■ Source extract ■
Phil: A few weeks ago, I enjoyed some delicious home-made custard creams while listening to author Mike Gayle and his editor Nick Sayers courtesy of Kenilworth books.

With 15 books to his name, it was interesting to hear Mike explain what working with an editor entails, and why it is important. Despite being an editor myself, I’d never really understood the role played by someone with the same job title in fiction.

It turns out that the editor plays a big role in shaping and sharpening up the book. They read through and provide the fresh pair of eyes unavailable to a writer too close, and to invested in, the story.

The editor continually challenges the author. Do the characters work? Are there too many of them? Does the plot flag partway through? Does the thing even make sense?

All this after the publisher has shown enough interest in the manuscript to assign someone’s time to work on it.

Mike had worked with several editors in the past and credited all of them with improving his work. I can see how this relationship is important but also how easily it could break down if the suggestions were at odds with the original creative vision.

■ Data ■
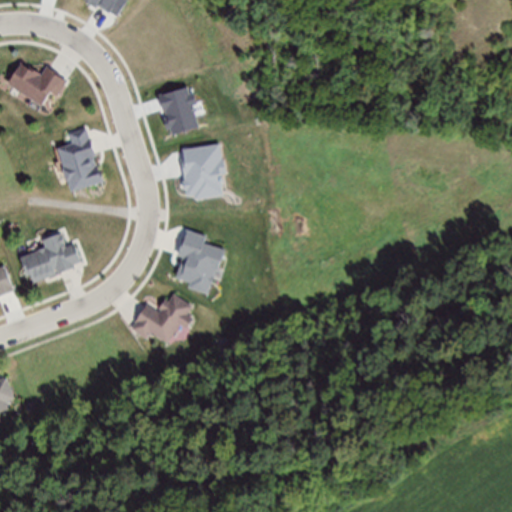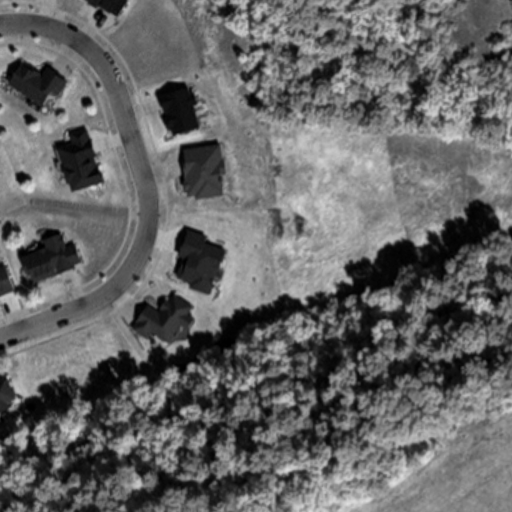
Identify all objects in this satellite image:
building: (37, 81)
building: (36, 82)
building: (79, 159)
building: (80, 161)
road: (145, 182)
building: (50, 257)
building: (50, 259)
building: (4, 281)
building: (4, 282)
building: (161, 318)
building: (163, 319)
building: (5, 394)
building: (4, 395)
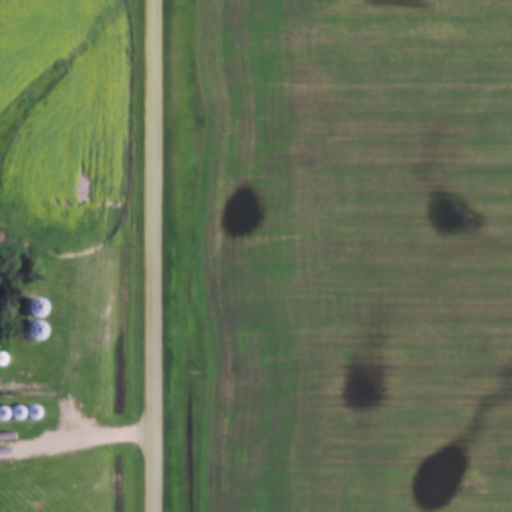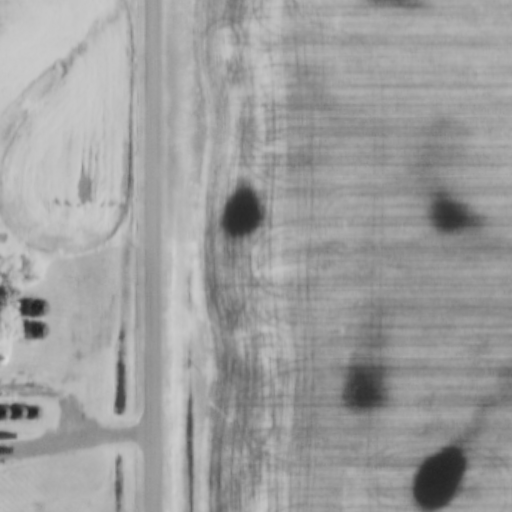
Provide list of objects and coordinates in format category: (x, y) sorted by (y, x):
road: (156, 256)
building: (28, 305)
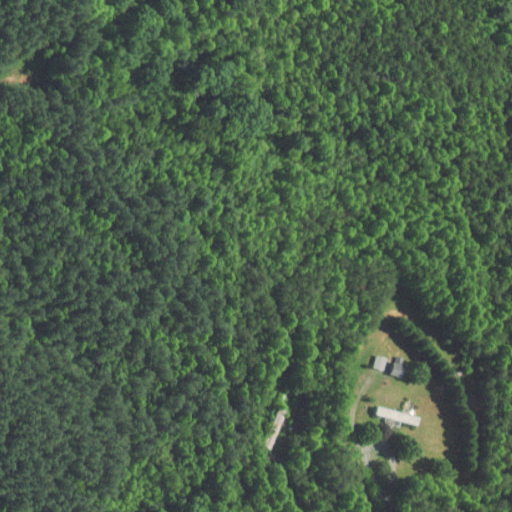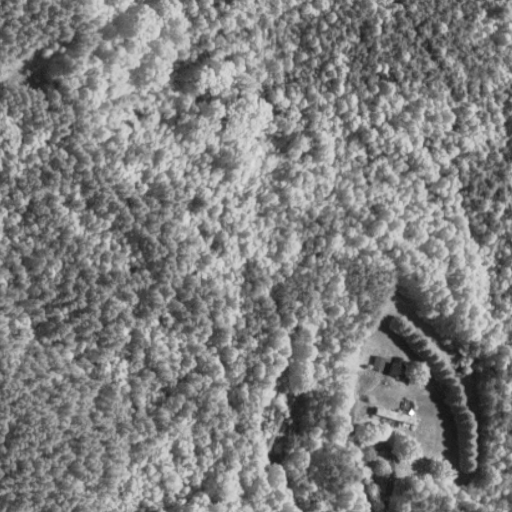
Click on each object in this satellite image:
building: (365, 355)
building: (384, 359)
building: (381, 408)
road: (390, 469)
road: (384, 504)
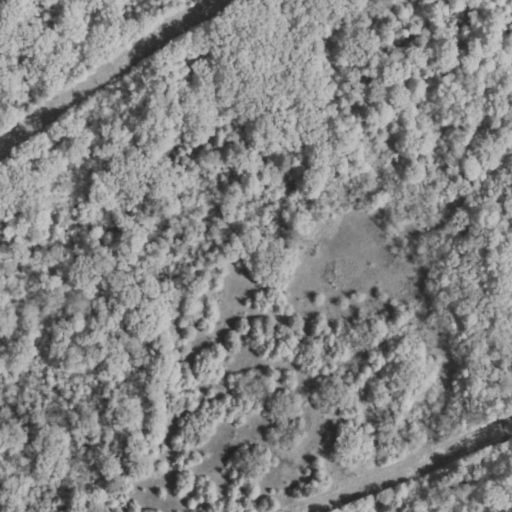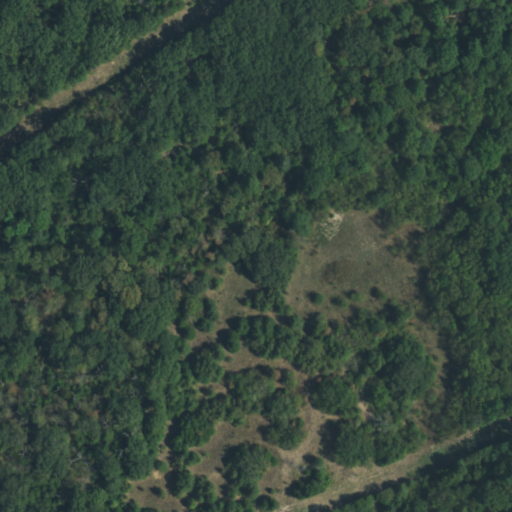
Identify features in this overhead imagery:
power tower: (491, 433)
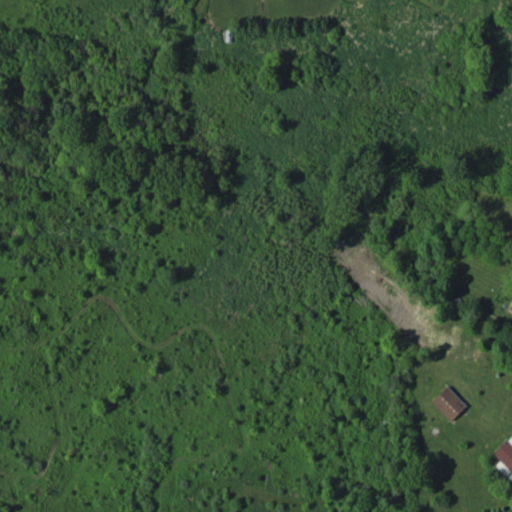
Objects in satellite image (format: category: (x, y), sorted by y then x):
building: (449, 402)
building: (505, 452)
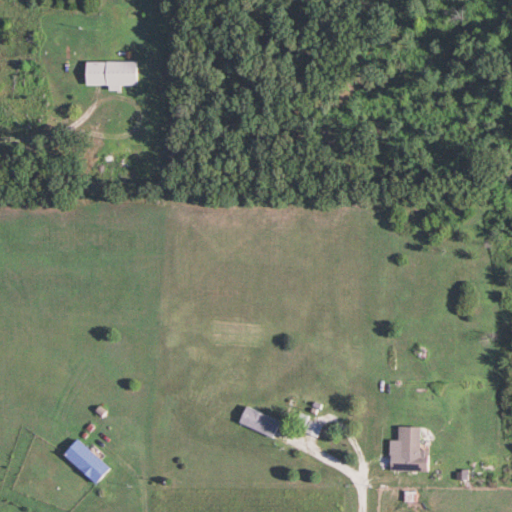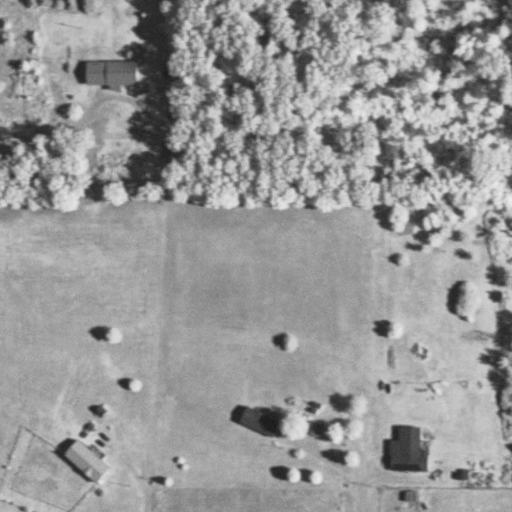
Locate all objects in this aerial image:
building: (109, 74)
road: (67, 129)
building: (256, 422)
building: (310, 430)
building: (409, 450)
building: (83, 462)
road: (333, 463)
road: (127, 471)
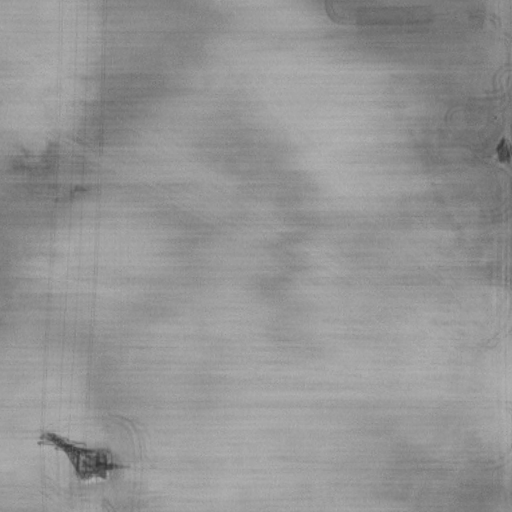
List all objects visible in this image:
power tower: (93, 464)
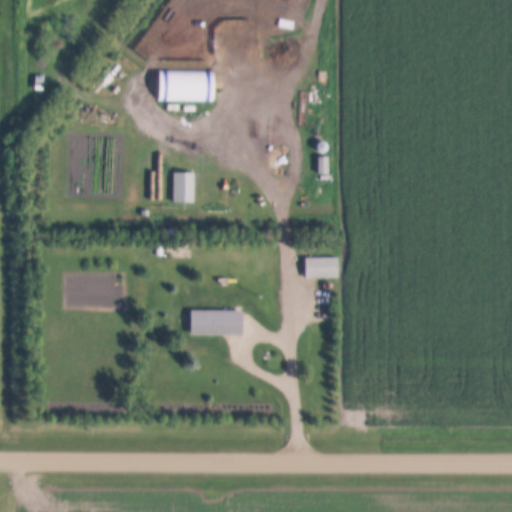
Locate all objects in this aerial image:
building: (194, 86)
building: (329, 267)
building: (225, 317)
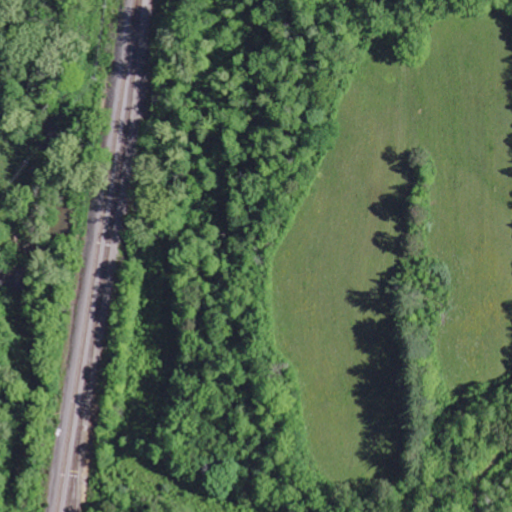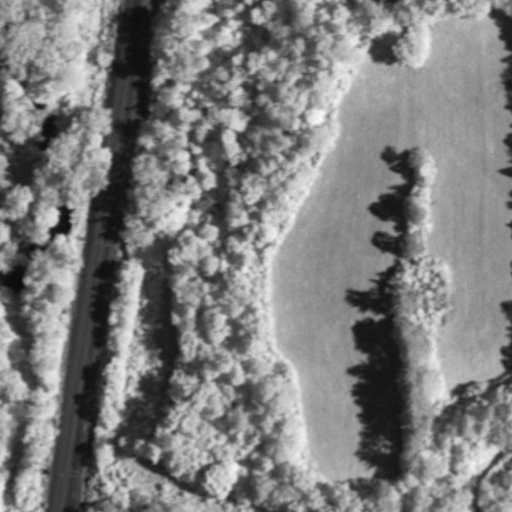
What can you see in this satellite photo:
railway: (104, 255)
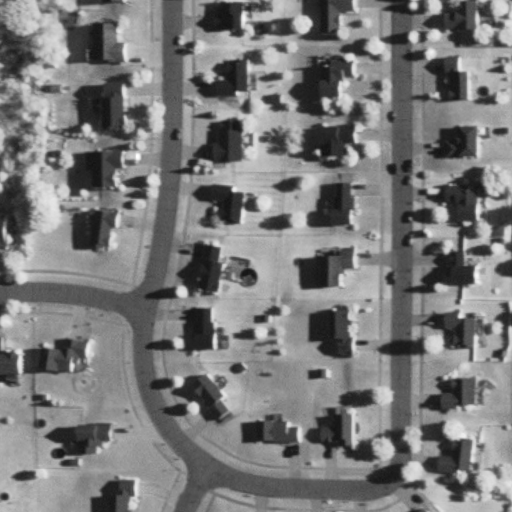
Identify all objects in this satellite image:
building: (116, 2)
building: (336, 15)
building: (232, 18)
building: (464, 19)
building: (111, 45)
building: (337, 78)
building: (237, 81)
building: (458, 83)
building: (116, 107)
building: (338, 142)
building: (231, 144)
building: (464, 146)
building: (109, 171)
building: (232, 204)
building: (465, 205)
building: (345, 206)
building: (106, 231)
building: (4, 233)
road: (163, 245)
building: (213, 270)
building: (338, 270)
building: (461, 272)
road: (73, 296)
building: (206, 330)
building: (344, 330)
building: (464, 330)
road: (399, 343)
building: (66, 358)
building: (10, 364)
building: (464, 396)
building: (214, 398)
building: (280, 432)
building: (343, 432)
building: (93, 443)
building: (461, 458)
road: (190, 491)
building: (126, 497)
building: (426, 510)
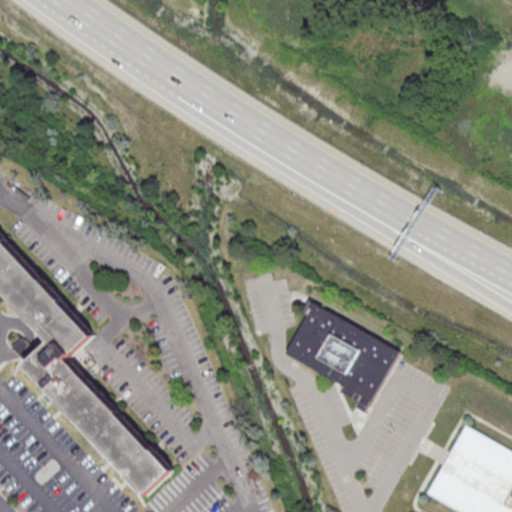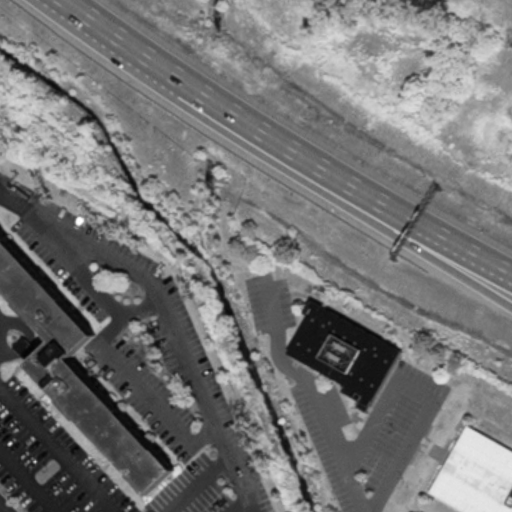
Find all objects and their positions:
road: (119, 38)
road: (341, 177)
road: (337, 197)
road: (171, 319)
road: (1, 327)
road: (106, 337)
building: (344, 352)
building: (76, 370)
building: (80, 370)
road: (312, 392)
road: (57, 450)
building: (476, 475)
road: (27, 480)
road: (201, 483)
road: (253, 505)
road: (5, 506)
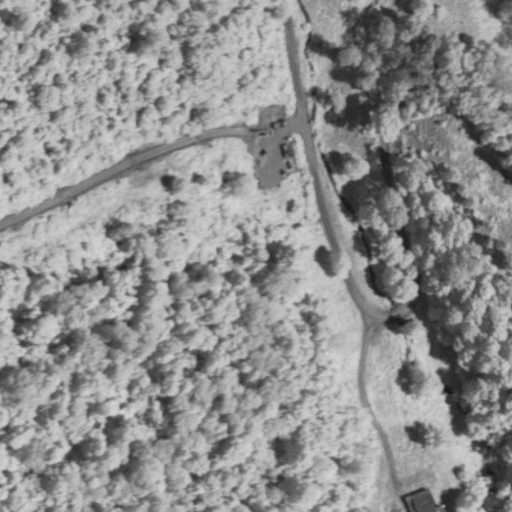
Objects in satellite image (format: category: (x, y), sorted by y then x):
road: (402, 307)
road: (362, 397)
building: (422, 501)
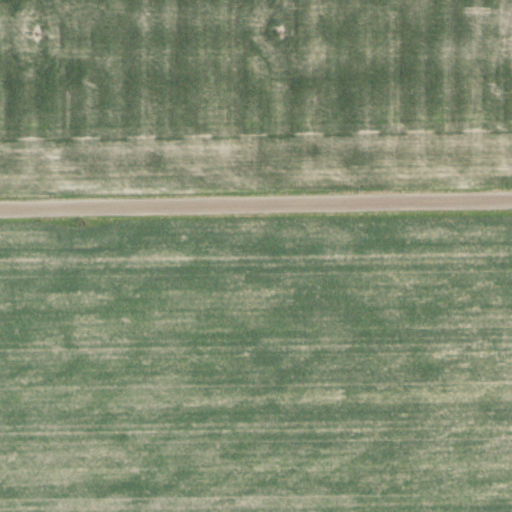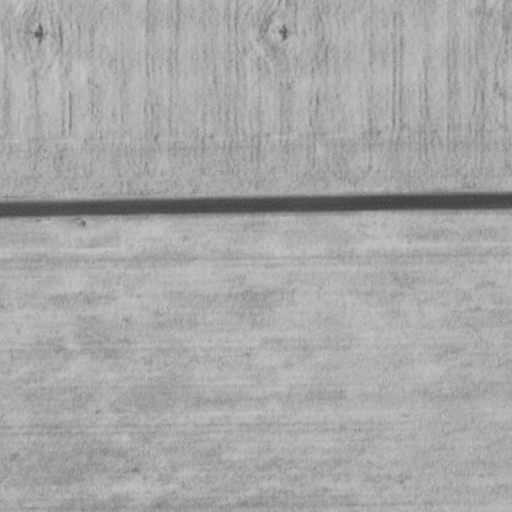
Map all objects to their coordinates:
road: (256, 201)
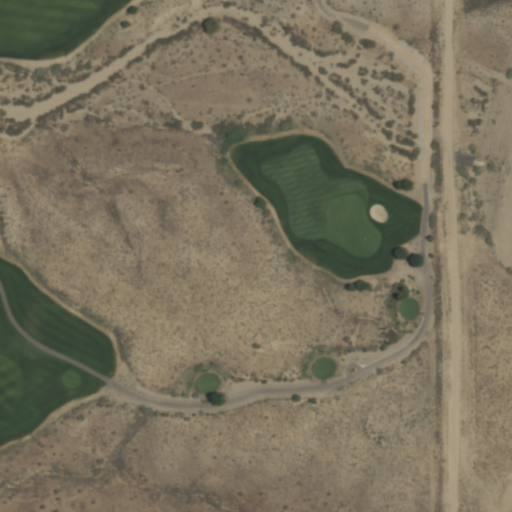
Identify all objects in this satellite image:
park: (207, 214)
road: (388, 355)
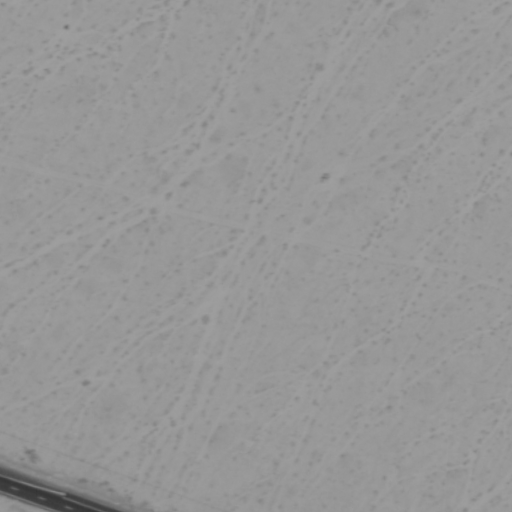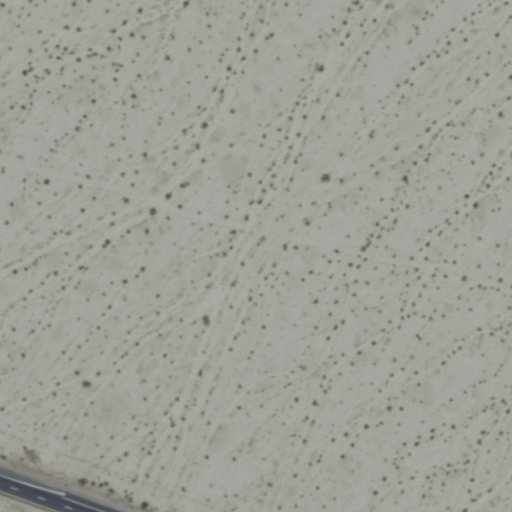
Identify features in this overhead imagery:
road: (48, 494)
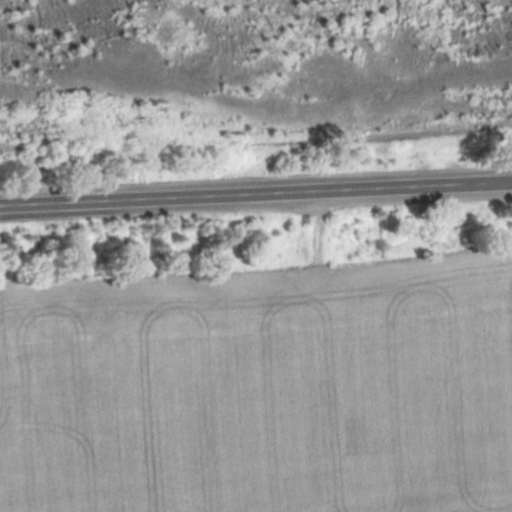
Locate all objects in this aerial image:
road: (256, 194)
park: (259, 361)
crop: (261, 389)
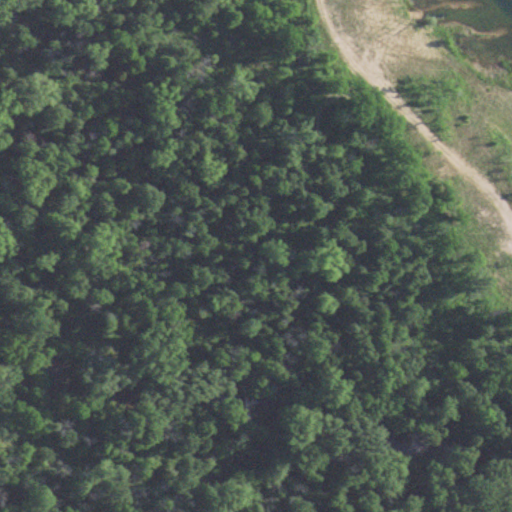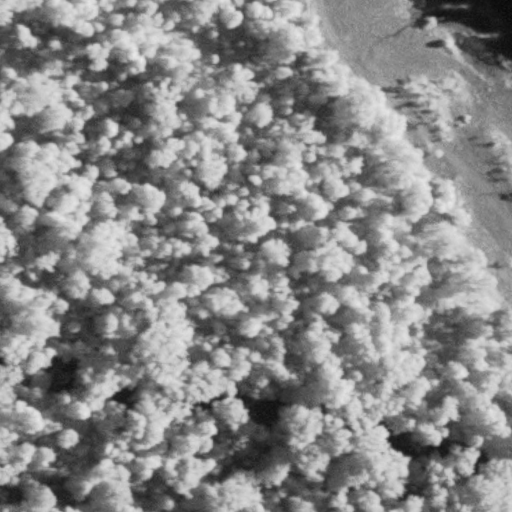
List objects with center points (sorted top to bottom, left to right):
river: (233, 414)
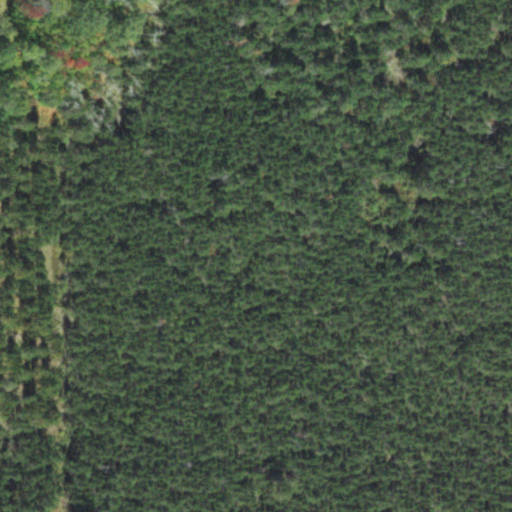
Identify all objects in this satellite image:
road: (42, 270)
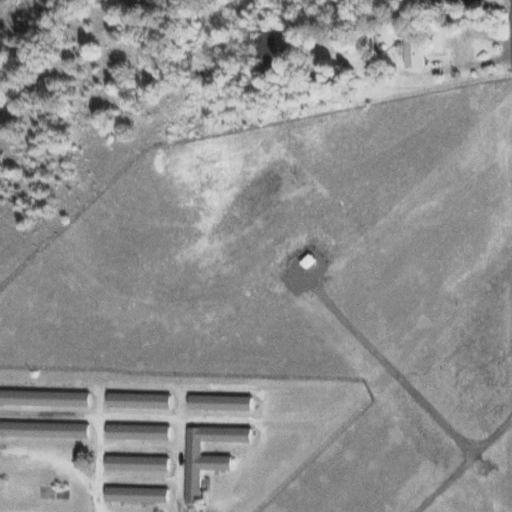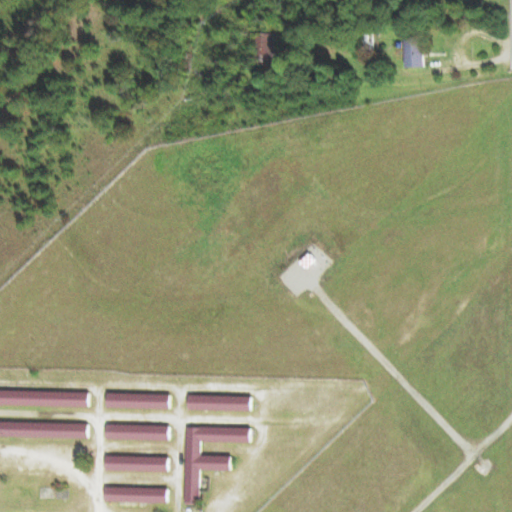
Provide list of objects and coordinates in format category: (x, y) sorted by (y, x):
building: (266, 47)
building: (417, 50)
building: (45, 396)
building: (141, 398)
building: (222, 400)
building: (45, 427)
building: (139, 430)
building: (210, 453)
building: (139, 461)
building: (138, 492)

■ What the exercise asks ■
Decide whether each statement agrees with the passage on working with an editor. Answer yes or no, and quote the deciding words from the passage.
(a) Mike Gayle has 15 books to his name.
(b) Before the event, the writer already understood what an editor does in fiction.
(c) Mike credited all of his past editors with improving his work.
The material has no connection to the passage on working with an editor.

■ Solution for this problem ■
(a) Yes: "With 15 books to his name"
(b) No: "I’d never really understood the role played by someone with the same job title in fiction."
(c) Yes: "credited all of them with improving his work"